The long wait to officially sign his letter of intent with the Ohio State University is now over for four-star class of 2018 running back Master Teague.
Committing to Ohio State over the likes of Georgia, Auburn, and others after having the chance to sit down with Urban Meyer and the Ohio State coaching staff during a visit to the Columbus campus for a summer camp, Teague puts pen to paper nearly seven months after giving OSU his verbal pledge.
Teague spoke to Land-Grant Holy Land back in the fall about what led him to end his recruitment in favor of the Buckeyes soon after announcing his commitment.
“There were several things that caused me to like OSU. I really liked their culture. I liked what they do with Real Life Wednesdays. I like the internships I saw their guys go on. I like the Athletes in Action opportunities. I like that Coach Meyer is not only feel responsible for helping his guys get an education but also getting a job. I like that we will be able to win a national championship. I am a very motivated person but the coaches at OSU added more motivation in me that was unique.”
While he didn’t earn his scholarship offer from the Buckeye coaching staff as an underclassman like many others, Teague has proven that he has what it takes to lead an offense down the field time and time again as a member of the Blackman Blaze (TN).
Rushing for over 2,000 yards and 24 touchdowns as a junior, Teague was well on his way to another excellent season before sustaining an ankle injury that cut his senior campaign short. Although things didn’t end the way he would’ve liked, the 5’11, 210-pounder accounted for around 725 yards and 11 scores on the ground during his final year with the Blaze.
Joining a stacked Ohio State backfield that will consist of players such as Mike Weber, J.K. Dobbins, Antonio Williams, Demario McCall, and fellow 2018 commit Brian Snead, Teague, the 12th running back, and 259th overall prospect in the class of 2018, according to the 247Sports Composite Rankings, might end up behind the eight ball when it comes to early playing time during his first season with the Buckeyes.
Needing bodies on special teams, Teague, like other true freshman, could see the field next year, but most likely will be inline for a redshirt season. Sitting out next season to bounce back fully from the left ankle injury and learn the playbook might be in his best interest, as it has worked out for many Buckeyes including current Ohio State standout Mike Weber, who wasn’t 100% early on at OSU.
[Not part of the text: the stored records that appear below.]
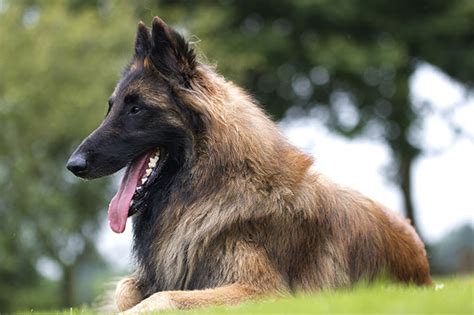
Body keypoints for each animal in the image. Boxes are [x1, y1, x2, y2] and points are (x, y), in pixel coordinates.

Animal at [66, 16, 434, 314]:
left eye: (136, 108)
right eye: (111, 107)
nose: (73, 165)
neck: (211, 186)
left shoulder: (263, 291)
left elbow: (164, 298)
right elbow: (125, 290)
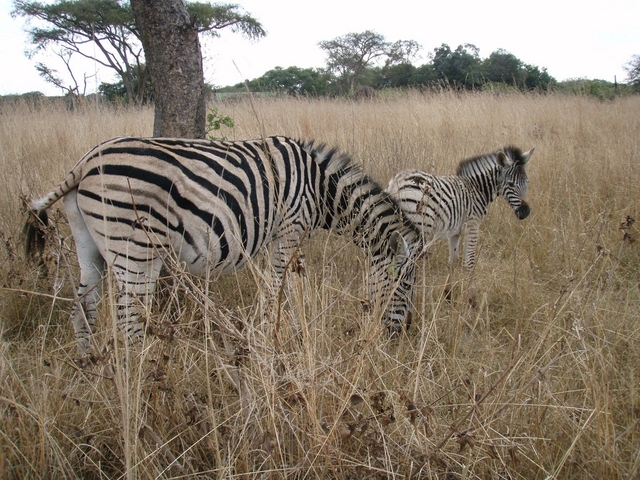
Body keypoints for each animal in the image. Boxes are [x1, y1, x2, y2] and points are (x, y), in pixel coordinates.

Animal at [25, 135, 422, 356]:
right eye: (406, 285)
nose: (401, 335)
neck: (321, 188)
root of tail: (85, 162)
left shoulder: (285, 236)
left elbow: (288, 287)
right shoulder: (290, 229)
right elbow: (281, 289)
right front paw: (276, 338)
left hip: (89, 245)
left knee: (82, 309)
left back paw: (90, 370)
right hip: (135, 249)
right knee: (129, 320)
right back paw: (141, 378)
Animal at [388, 146, 532, 298]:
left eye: (527, 182)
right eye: (510, 184)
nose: (525, 211)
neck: (477, 189)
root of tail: (397, 183)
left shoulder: (454, 232)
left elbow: (453, 260)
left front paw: (448, 293)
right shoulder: (472, 226)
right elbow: (470, 262)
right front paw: (472, 297)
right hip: (419, 227)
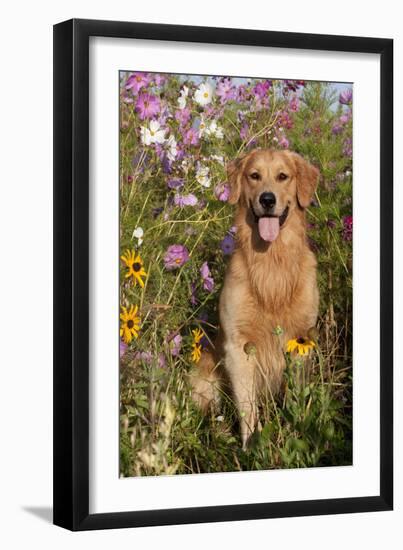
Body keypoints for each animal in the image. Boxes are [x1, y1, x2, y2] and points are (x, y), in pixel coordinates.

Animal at [191, 150, 320, 448]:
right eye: (254, 175)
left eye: (283, 176)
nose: (267, 199)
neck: (271, 263)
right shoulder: (238, 347)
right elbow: (247, 406)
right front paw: (252, 445)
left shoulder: (301, 341)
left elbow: (296, 396)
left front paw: (296, 430)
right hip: (205, 377)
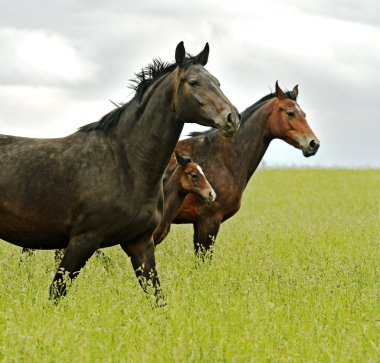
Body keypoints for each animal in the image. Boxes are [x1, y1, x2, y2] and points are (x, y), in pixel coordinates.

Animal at [0, 41, 240, 302]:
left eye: (217, 82)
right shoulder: (83, 241)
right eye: (194, 82)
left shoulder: (140, 243)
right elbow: (56, 293)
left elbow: (158, 297)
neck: (126, 165)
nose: (232, 118)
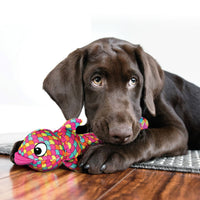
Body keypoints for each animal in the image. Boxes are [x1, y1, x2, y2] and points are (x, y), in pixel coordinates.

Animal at [10, 37, 200, 173]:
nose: (121, 134)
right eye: (97, 80)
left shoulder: (177, 130)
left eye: (133, 81)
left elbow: (147, 135)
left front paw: (109, 151)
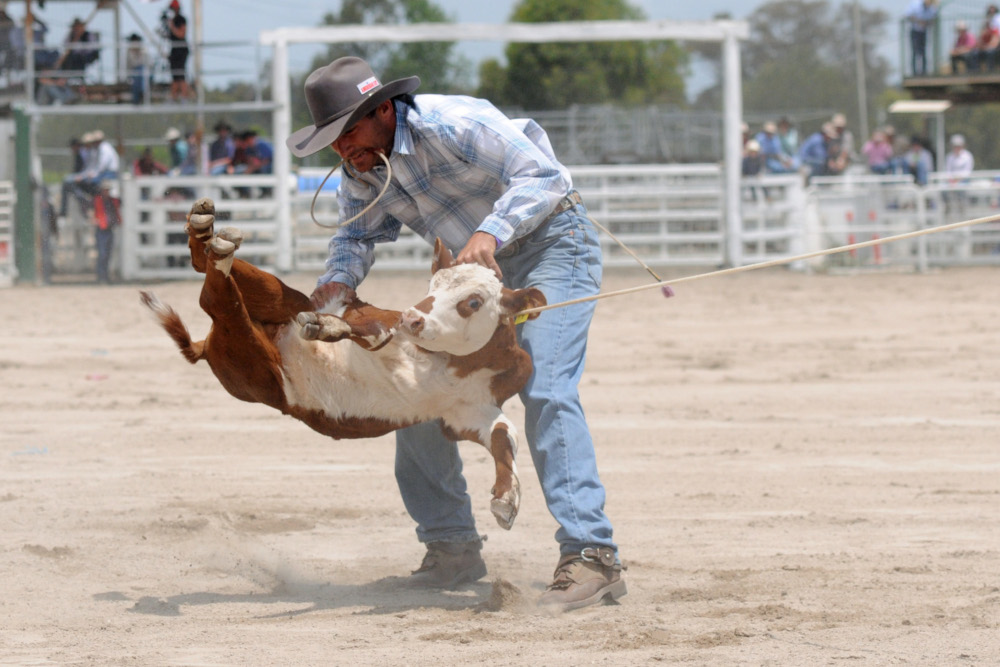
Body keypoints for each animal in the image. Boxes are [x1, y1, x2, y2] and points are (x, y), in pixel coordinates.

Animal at [139, 196, 548, 528]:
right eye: (432, 286)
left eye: (473, 301)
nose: (413, 317)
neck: (450, 360)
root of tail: (205, 344)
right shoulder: (376, 319)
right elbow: (375, 333)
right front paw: (327, 326)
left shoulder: (465, 414)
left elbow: (504, 435)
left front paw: (507, 499)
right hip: (278, 303)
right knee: (212, 286)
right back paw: (208, 231)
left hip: (251, 351)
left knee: (218, 297)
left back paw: (215, 242)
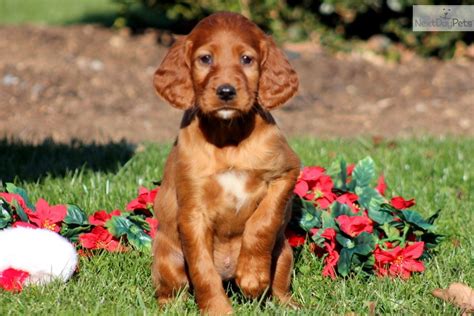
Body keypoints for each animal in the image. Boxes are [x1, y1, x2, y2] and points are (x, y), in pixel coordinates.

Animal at [152, 11, 300, 314]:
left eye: (247, 59)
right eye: (205, 58)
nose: (226, 91)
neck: (229, 136)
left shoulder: (287, 171)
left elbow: (263, 221)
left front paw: (253, 277)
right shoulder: (193, 213)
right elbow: (202, 270)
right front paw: (218, 309)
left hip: (285, 252)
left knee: (280, 283)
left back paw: (287, 303)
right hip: (166, 256)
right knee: (172, 288)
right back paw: (167, 305)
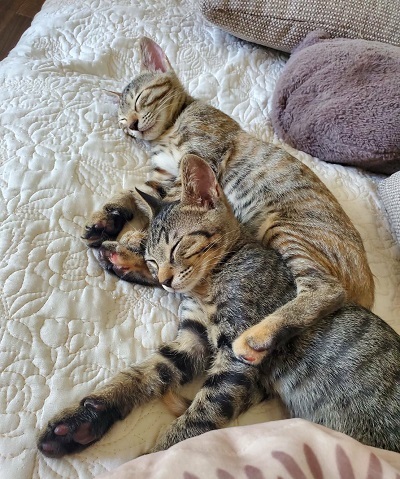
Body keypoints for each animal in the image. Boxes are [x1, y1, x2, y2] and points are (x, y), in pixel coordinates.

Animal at [38, 154, 400, 458]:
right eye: (153, 260)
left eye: (178, 246)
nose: (165, 279)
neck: (205, 286)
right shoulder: (191, 340)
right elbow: (144, 374)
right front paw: (84, 418)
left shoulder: (235, 361)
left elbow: (199, 417)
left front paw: (156, 459)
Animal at [83, 37, 375, 364]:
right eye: (121, 120)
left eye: (140, 99)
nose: (131, 125)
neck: (168, 131)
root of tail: (368, 289)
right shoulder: (161, 177)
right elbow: (134, 193)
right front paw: (105, 220)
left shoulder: (199, 158)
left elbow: (166, 212)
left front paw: (137, 235)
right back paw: (122, 260)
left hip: (286, 230)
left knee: (327, 290)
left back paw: (255, 339)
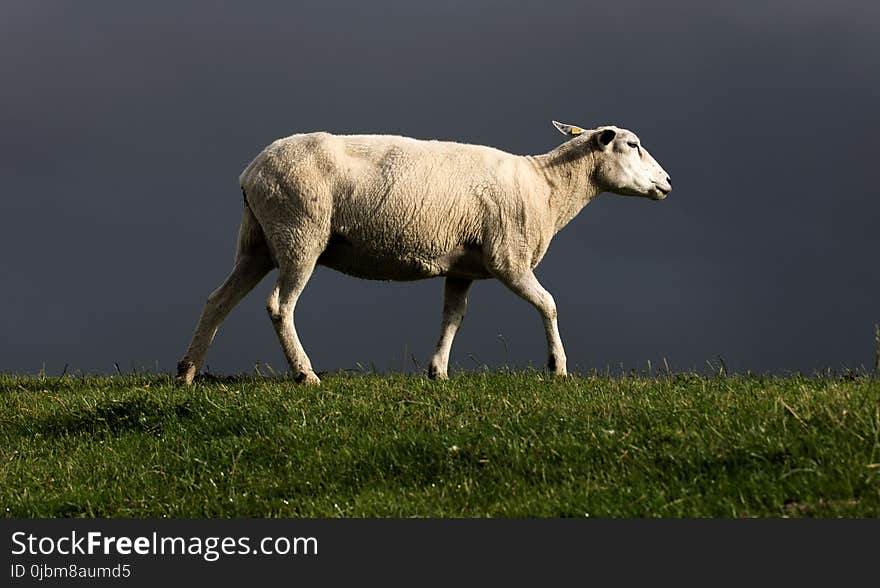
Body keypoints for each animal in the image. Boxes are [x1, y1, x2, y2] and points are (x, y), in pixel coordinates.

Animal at [175, 121, 672, 384]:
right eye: (632, 144)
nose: (668, 182)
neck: (546, 186)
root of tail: (251, 171)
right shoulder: (507, 258)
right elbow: (549, 304)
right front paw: (558, 367)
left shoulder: (464, 266)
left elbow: (453, 317)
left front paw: (438, 372)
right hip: (300, 231)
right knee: (280, 305)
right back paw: (305, 374)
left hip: (258, 241)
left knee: (217, 301)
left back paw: (187, 372)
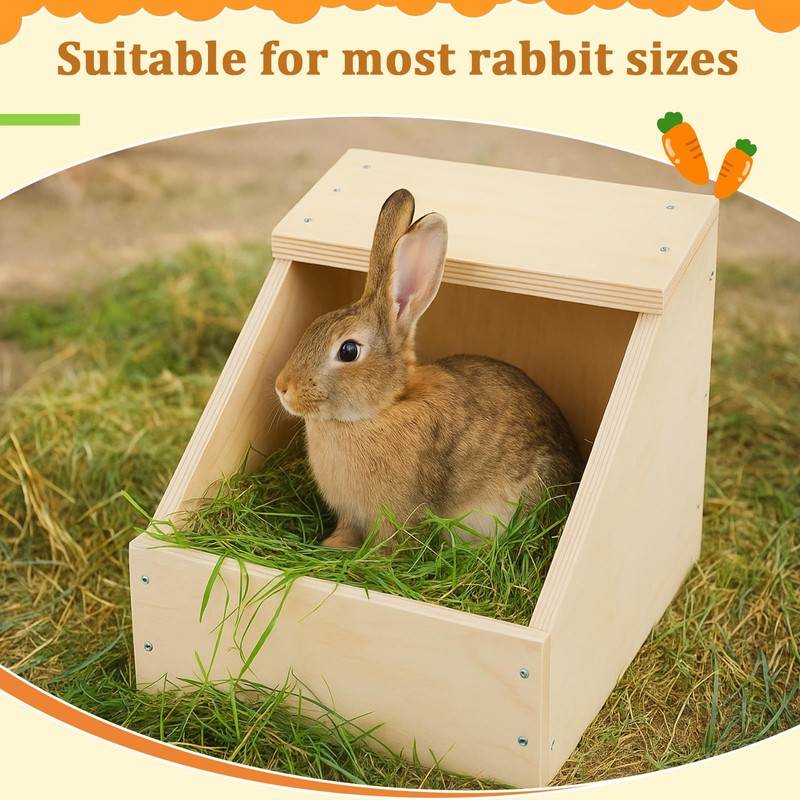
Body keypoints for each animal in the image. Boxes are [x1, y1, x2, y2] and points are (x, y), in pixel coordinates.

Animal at [274, 188, 583, 550]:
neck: (381, 409)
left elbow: (392, 544)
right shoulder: (350, 514)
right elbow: (346, 531)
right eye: (314, 324)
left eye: (348, 350)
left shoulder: (397, 515)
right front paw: (331, 546)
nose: (283, 388)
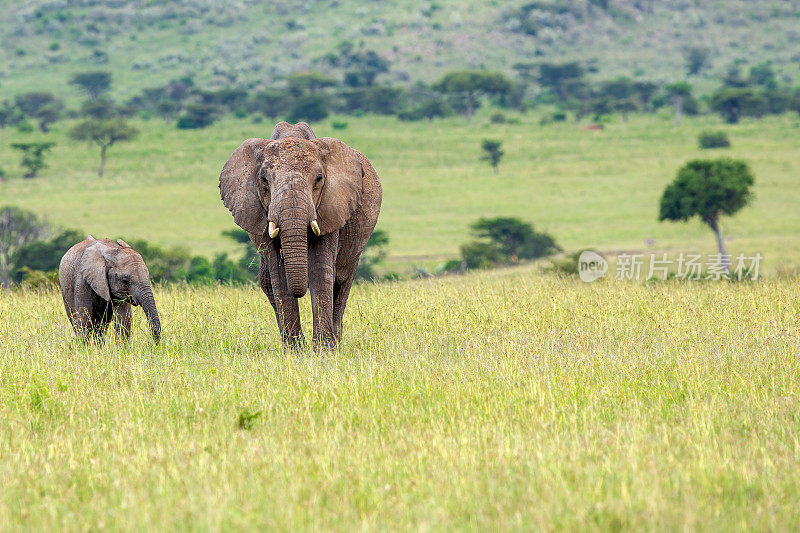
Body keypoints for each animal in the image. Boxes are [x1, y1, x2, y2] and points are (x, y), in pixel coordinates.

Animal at [219, 122, 382, 348]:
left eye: (319, 179)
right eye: (263, 180)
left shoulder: (331, 207)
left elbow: (321, 271)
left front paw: (323, 350)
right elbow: (279, 272)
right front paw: (296, 350)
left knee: (341, 282)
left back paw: (336, 342)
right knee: (267, 283)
Teague’s skill set on the football field is extremely rare. At 5-foot-11, 210 pounds, Teague runs a 4.31 40 time(!!!!!). For comparison, Ohio State running back Mike Weber is 5-foot-10, 214 pounds, and runs a 4.52 40 time. That’s not saying that Weber is slow, it’s just saying that Teague is a freak athlete.
With Teague, as is usually the case with freak high school athletes, he’s pretty raw, and has some developing to do on the technical side of the running back position. He’ll need to learn the nuances of the position before he sees the field in Columbus, and thankfully for him, Tony Alford is one of the best running back coaches in the business.
With the sheer amount of raw talent and athleticism that Teague possesses, if he continues to work at honing his craft at Ohio State, he could be in the NFL a few years from now. As a runner, Teague is already very skilled. He has very solid footwork, cuts up the field with purpose, hits holes quickly, runs downhill, and plays with a lot of power. His ability to cut, paired with his strength, is a very dangerous, and very rare combination.
He still needs to work on the things a lot of young running backs need to work on. His patience is good, but it could be better. He has a tendency to get tunnel vision, he needs to survey the entire field so he doesn’t miss open holes, opting instead for more contact, and usually, less yardage. He also needs a lot of help in the passing game, both blocking and receiving, though there’s another back in this class that will likely do a lot of the receiving out of the backfield in place of Teague.